Top of Given information

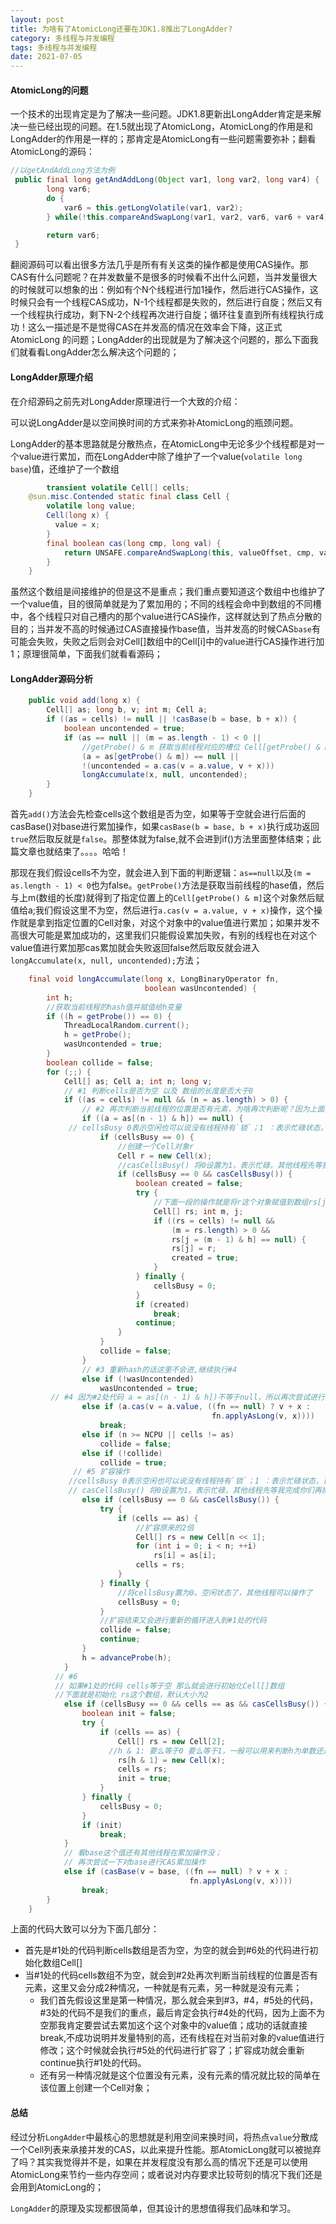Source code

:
 ```yaml
---
layout: post
title: 为啥有了AtomicLong还要在JDK1.8推出了LongAdder?
category: 多线程与并发编程
tags: 多线程与并发编程
date: 2021-07-05
---
```


<meta name="referrer" content="no-referrer" />


#### AtomicLong的问题

一个技术的出现肯定是为了解决一些问题。JDK1.8更新出LongAdder肯定是来解决一些已经出现的问题。在1.5就出现了AtomicLong，AtomicLong的作用是和LongAdder的作用是一样的；那肯定是AtomicLong有一些问题需要弥补；翻看AtomicLong的源码：

```JAVA
//以getAndAddLong方法为例
 public final long getAndAddLong(Object var1, long var2, long var4) {
        long var6;
        do {
            var6 = this.getLongVolatile(var1, var2);
        } while(!this.compareAndSwapLong(var1, var2, var6, var6 + var4));

        return var6;
 }
```

翻阅源码可以看出很多方法几乎是所有有关这类的操作都是使用CAS操作。那CAS有什么问题呢？在并发数量不是很多的时候看不出什么问题，当并发量很大的时候就可以想象的出：例如有个N个线程进行加1操作，然后进行CAS操作，这时候只会有一个线程CAS成功，N-1个线程都是失败的，然后进行自旋；然后又有一个线程执行成功，剩下N-2个线程再次进行自旋；循环往复直到所有线程执行成功！这么一描述是不是觉得CAS在并发高的情况在效率会下降，这正式AtomicLong 的问题；LongAdder的出现就是为了解决这个问题的，那么下面我们就看看LongAdder怎么解决这个问题的；

#### LongAdder原理介绍

在介绍源码之前先对LongAdder原理进行一个大致的介绍：

可以说LongAdder是以空间换时间的方式来弥补AtomicLong的瓶颈问题。

LongAdder的基本思路就是分散热点，在AtomicLong中无论多少个线程都是对一个value进行累加，而在LongAdder中除了维护了一个value(`volatile long base`)值，还维护了一个数组

```java
		transient volatile Cell[] cells;
    @sun.misc.Contended static final class Cell {
        volatile long value;
        Cell(long x) {
          value = x; 
        }
        final boolean cas(long cmp, long val) {
            return UNSAFE.compareAndSwapLong(this, valueOffset, cmp, val);
        }
    } 
```

虽然这个数组是间接维护的但是这不是重点；我们重点要知道这个数组中也维护了一个value值，目的很简单就是为了累加用的；不同的线程会命中到数组的不同槽中，各个线程只对自己槽内的那个value进行CAS操作，这样就达到了热点分散的目的；当并发不高的时候通过CAS直接操作base值，当并发高的时候CAS`base`有可能会失败，失败之后则会对Cell[]数组中的Cell[i]中的value进行CAS操作进行加1；原理很简单，下面我们就看看源码；

#### LongAdder源码分析

```java
    public void add(long x) {
        Cell[] as; long b, v; int m; Cell a;
        if ((as = cells) != null || !casBase(b = base, b + x)) {
            boolean uncontended = true;
            if (as == null || (m = as.length - 1) < 0 ||
                //getProbe() & m 获取当前线程对应的槽位 Cell[getProbe() & m]
                (a = as[getProbe() & m]) == null ||
                !(uncontended = a.cas(v = a.value, v + x)))
                longAccumulate(x, null, uncontended);
        }
    }
```

首先`add()`方法会先检查cells这个数组是否为空，如果等于空就会进行后面的casBase()对base进行累加操作，如果`casBase(b = base, b + x)`执行成功返回`true`然后取反就是`false`。那整体就为false,就不会进到if()方法里面整体结束；此篇文章也就结束了。。。。哈哈！

那现在我们假设cells不为空，就会进入到下面的判断逻辑：`as==null`以及`(m = as.length - 1) < 0`也为false。`getProbe()`方法是获取当前线程的hase值，然后与上m(数组的长度)就得到了指定位置上的`Cell[getProbe() & m]`这个对象然后赋值给a;我们假设这里不为空，然后进行`a.cas(v = a.value, v + x)`操作，这个操作就是拿到指定位置的Cell对象，对这个对象中的value值进行累加；如果并发不高很大可能是累加成功的，这里我们只能假设累加失败，有别的线程也在对这个value值进行累加那cas累加就会失败返回false然后取反就会进入`longAccumulate(x, null, uncontended);`方法；

```java
    final void longAccumulate(long x, LongBinaryOperator fn,
                              boolean wasUncontended) {
        int h;
      	//获取当前线程的hash值并赋值给h变量
        if ((h = getProbe()) == 0) {
            ThreadLocalRandom.current(); 
            h = getProbe();
            wasUncontended = true;
        }
        boolean collide = false;                
        for (;;) {
            Cell[] as; Cell a; int n; long v;
            // #1 判断cells是否为空 以及 数组的长度是否大于0
            if ((as = cells) != null && (n = as.length) > 0) {
              	// #2 再次判断当前线程的位置是否有元素，为啥再次判断呢？因为上面有可能对该线程重新hash,一开始有可能多个线程都对Cell[0]这个位置进行累加value,经过一次重新hash,很有可能就不是0这个位置了，所以这里有可能是为空的，如果为空就进行向下执行，如果不为空就到代码#3处 
                if ((a = as[(n - 1) & h]) == null) {
             // cellsBusy 0表示空闲也可以说没有线程持有`锁`；1 ：表示忙碌状态，已有其他线程持有`锁`
                    if (cellsBusy == 0) {  
                      	//创建一个Cell对象r
                        Cell r = new Cell(x);  
                      	//casCellsBusy() 将0设置为1，表示忙碌，其他线程先等我完成你们再操作
                        if (cellsBusy == 0 && casCellsBusy()) {
                            boolean created = false;
                            try {    
                              	//下面一段的操作就是将r这个对象赋值到数组rs[j]这个位置
                                Cell[] rs; int m, j;
                                if ((rs = cells) != null &&
                                    (m = rs.length) > 0 &&
                                    rs[j = (m - 1) & h] == null) {
                                    rs[j] = r;
                                    created = true;
                                }
                            } finally {
                                cellsBusy = 0;
                            }
                            if (created)
                                break;
                            continue;           
                        }
                    }
                    collide = false;
                }
              	// #3 重新hash的话这里不会进,继续执行#4
                else if (!wasUncontended)       
                    wasUncontended = true;
         // #4 因为#2处代码 a = as[(n - 1) & h])不等于null，所以再次尝试进行对a=Cell[(n - 1) & h]中的value进行累加，成功就break,否则说明还有线程对当前value在进行累加操作，这个时候就会到代码#5处 要扩容了
                else if (a.cas(v = a.value, ((fn == null) ? v + x :
                                             fn.applyAsLong(v, x))))
                    break;
                else if (n >= NCPU || cells != as)
                    collide = false;            
                else if (!collide)
                    collide = true;
              // #5 扩容操作   
             //cellsBusy 0表示空闲也可以说没有线程持有`锁`；1 ：表示忙碌状态，已有其他线程持有`锁`
             // casCellsBusy() 将0设置为1，表示忙碌，其他线程先等我完成你们再操作
                else if (cellsBusy == 0 && casCellsBusy()) {
                    try {
                        if (cells == as) {  
                          	//扩容原来的2倍
                            Cell[] rs = new Cell[n << 1];
                            for (int i = 0; i < n; ++i)
                                rs[i] = as[i];
                            cells = rs;
                        }
                    } finally {
                      	//将cellsBusy置为0。空闲状态了，其他线程可以操作了
                        cellsBusy = 0;
                    }
                  	//扩容结束又会进行重新的循环进入到#1处的代码
                    collide = false;
                    continue;                   
                }
                h = advanceProbe(h);
            }
          // #6
          // 如果#1处的代码 cells等于空 那么就会进行初始化Cell[]数组
          //下面就是初始化 rs这个数组，默认大小为2
            else if (cellsBusy == 0 && cells == as && casCellsBusy()) {
                boolean init = false;
                try {                           
                    if (cells == as) {
                        Cell[] rs = new Cell[2];
                      //h & 1: 要么等于0 要么等于1，一般可以用来判断h为单数还是复数例如：2的二进制位 0010 & 0001=0000；3的2进制为 0011 & 0001=0001
                        rs[h & 1] = new Cell(x);
                        cells = rs;
                        init = true;
                    }
                } finally {
                    cellsBusy = 0;
                }
                if (init)
                    break;
            }
          	// 看base这个值还有其他线程在累加操作没；
          	// 再次尝试一下对base进行CAS累加操作
            else if (casBase(v = base, ((fn == null) ? v + x :
                                        fn.applyAsLong(v, x))))
                break;                          
        }
    }
```

上面的代码大致可以分为下面几部分：

* 首先是#1处的代码判断cells数组是否为空，为空的就会到#6处的代码进行初始化数组Cell[]
* 当#1处的代码cells数组不为空，就会到#2处再次判断当前线程的位置是否有元素，这里又会分成2种情况，一种就是有元素，另一种就是没有元素；
  * 我们首先假设这里是第一种情况，那么就会来到#3，#4，#5处的代码，#3处的代码不是我们的重点，最后肯定会执行#4处的代码，因为上面不为空那我肯定要尝试去累加这个这个对象中的value值；成功的话就直接break,不成功说明并发量特别的高，还有线程在对当前对象的value值进行修改；这个时候就会执行#5处的代码进行扩容了；扩容成功就会重新continue执行#1处的代码。
  * 还有另一种情况就是这个位置没有元素，没有元素的情况就比较的简单在该位置上创建一个Cell对象；



#### 总结

经过分析`LongAdder`中最核心的思想就是利用空间来换时间，将热点`value`分散成一个Cell列表来承接并发的CAS，以此来提升性能。那AtomicLong就可以被抛弃了吗？其实我觉得并不是，如果在并发程度没有那么高的情况下还是可以使用AtomicLong来节约一些内存空间；或者说对内存要求比较苛刻的情况下我们还是会用到AtomicLong的；

`LongAdder`的原理及实现都很简单，但其设计的思想值得我们品味和学习。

Bottom of Given information

--- Task directions ---
Which lines above contain the word "getProbe"? Copy each of them.

--- Solution to this task ---
                //getProbe() & m 获取当前线程对应的槽位 Cell[getProbe() & m]
                (a = as[getProbe() & m]) == null ||
那现在我们假设cells不为空，就会进入到下面的判断逻辑：`as==null`以及`(m = as.length - 1) < 0`也为false。`getProbe()`方法是获取当前线程的hase值，然后与上m(数组的长度)就得到了指定位置上的`Cell[getProbe() & m]`这个对象然后赋值给a;我们假设这里不为空，然后进行`a.cas(v = a.value, v + x)`操作，这个操作就是拿到指定位置的Cell对象，对这个对象中的value值进行累加；如果并发不高很大可能是累加成功的，这里我们只能假设累加失败，有别的线程也在对这个value值进行累加那cas累加就会失败返回false然后取反就会进入`longAccumulate(x, null, uncontended);`方法；
        if ((h = getProbe()) == 0) {
            h = getProbe();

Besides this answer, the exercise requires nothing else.